Выбрать главу

Включил свет и еще раз удивился непривычной обстановке вокруг. В переднем углу икона оказалась завешенной чем-то белым — скатеркой, вроде; это Ольга вчера, перед тем, как разбирать постель, занавесила ее: «Чтоб не видела Богородица мой грех…» Уродливый кованый крюк в потолке озадачил его: для чего он? Фотографии в деревянных рамочках: с одной из них на него, чужого человека в этом доме, смотрели трое парней лет по семнадцати-восемнадцати, в начищенных хромовых сапогах выше колен, в галифе, на каждом нечто вроде френча, с поясным ремешком и без него.

«Ишь, при галстуках. Щеголи!»

Один из парней был явно похож на Ольгу: те же большие глаза, широкие брови.

«Отец? Нет, пожалуй, дед…»

В избе за ночь выстыло. Пол казался просто ледяным. Торопливо одеваясь, Соломатин потрогал бок большой печи — она была холодна, будто мертва. К трубе вдоль матицы и грядки тянулась железная труба от маленькой железной печки, которую топили вчера. По-видимому, эта печка поставлена осенью, а по весне ее убирают; вчера она раскалилась местами добела, труба над нею обрела алый поясок — жарко стало в избе.

— Дров у меня нет, — сказала Ольга, словно извиняясь. — Всего несколько охапок. Не знаю, как и быть.

И упомянула недобрым словом какого-то окаянного Володю, который обещал привезти дров и не привез.

«Холодная, нежилая изба, как холодная женщина, — размышлял теперь Соломатин. — Хоть сколько топи, хоть сколько ласкай, все без толку…»

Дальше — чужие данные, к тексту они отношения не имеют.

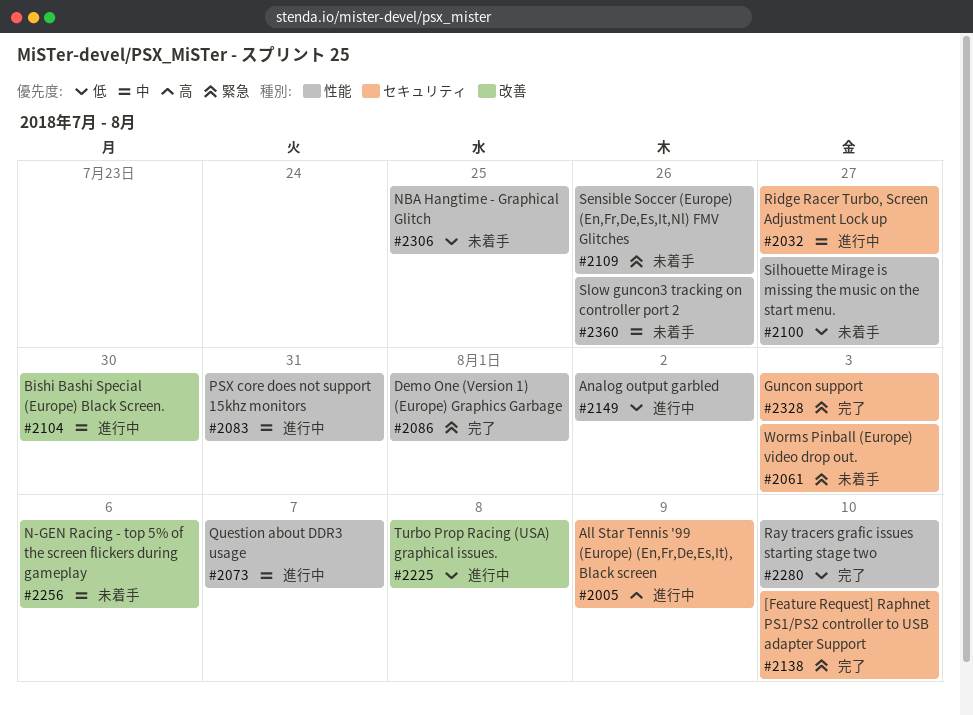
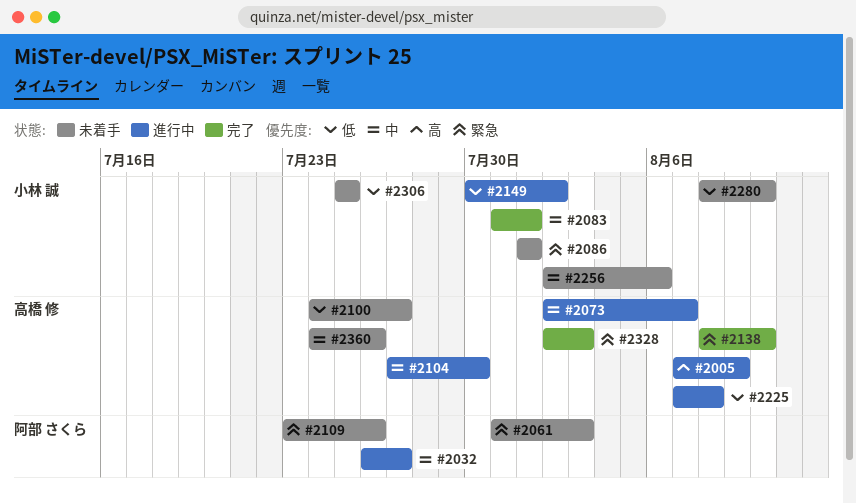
#2083, status: 進行中 -> 完了
#2083, due: Jul 31 -> Aug 1
#2086, status: 完了 -> 未着手
#2280, status: 完了 -> 未着手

Постоял он над печкой железной, соображая: если хотя бы обложить ее кирпичами, тепло держалось бы дольше, а еще лучше сложить маленькую кирпичную теплушку. Весной ее можно разбирать, а осенью ставить заново. Хитрость невелика.

Ему даже захотелось приняться за это дело. Знать бы только, где взять глины, кирпич.

Он прошелся по избе, с любопытством разглядывая все, что попадало в поле зрения; никогда раньше не был в таком жилье, но вот удивительно: его посетило ощущение, что все-таки ему это знакомо! Деревенская изба, обмерзлые окна, печка с длинной железной трубой, обмазанной на суставах глиной. Было! Но нет, откуда!? Никогда он не жил в деревне — этот мир для него так же далек, как мир Древней Греции или Рима.

«Во мне память предков, так надо полагать. В генах заложено: кто-то из прадедов моих имел такое жилье, с лавками вдоль стен и с большой печью, может быть, даже с с волоковым окном?».

Отнял заслонку у большой печи, заглянул внутрь и увидел чугун, задвинутый в бок, где зола и угли; а из задней стены выпирали кирпичи, некоторые даже выкрошились.

«Как же она топит ее? — подумал он об Ольге. — Того и гляди обрушится все. Сколько еще может простоять такая печь — месяц или год? И на поду выкрошилось — чугунки как стоят?»

Вообще все в этом доме было как-то ненадежно: изветшало, состарилось, пришло в негодность. Тут явно не хватало хозяйской руки.

Он пошевелил ухваты и сковородник, прислоненные у шестка — рукоятки их от долгого употребления залоснились и обожжены. На залавке — это некое подобие шкафчика называется залавком? — валялась скорлупа сырых яиц; над кухонным столом обои пузырились, трещина в оконном стекле заклеена полоской бумаги.

Еще он отметил, что печь недавно побелена, занавесь у двери выстирана, однако это мало украшало кухню. Бедность проглядывала тут и там. Вон как источена жуком полочка посудная, залавок покосился.

Жалостливое чувство шевельнулось в душе Соломатина. Это было то самое чувство, которое больно отзывалось в нем, когда он видел где-нибудь на рынке или у вокзала старушку, продающую головку чеснока, пару морковок.

Половицы в кухне ходили ходуном, на них отчетливо выделялись черные пятна — небось, не доглядела Ольга за самоваром, вот и просыпались раскаленные угли; но сам самовар — он словно бы смеялся, стоя на скамеечке у печи.

— Да ладно тебе! — сказал ему Флавий Михайлович. — Стой себе где стоишь.

Тут же, в кухне, западня в подпол — ступить на нее было страшновато: она шевелилась под ногами, не провалиться бы.

Соломатин потянул за ввинченное колечко, чтоб поднять западню и посмотреть, что с нею, но кольцо это вдруг выдернулось, не подняв западни. Он покачал головой, нахмурился от досады.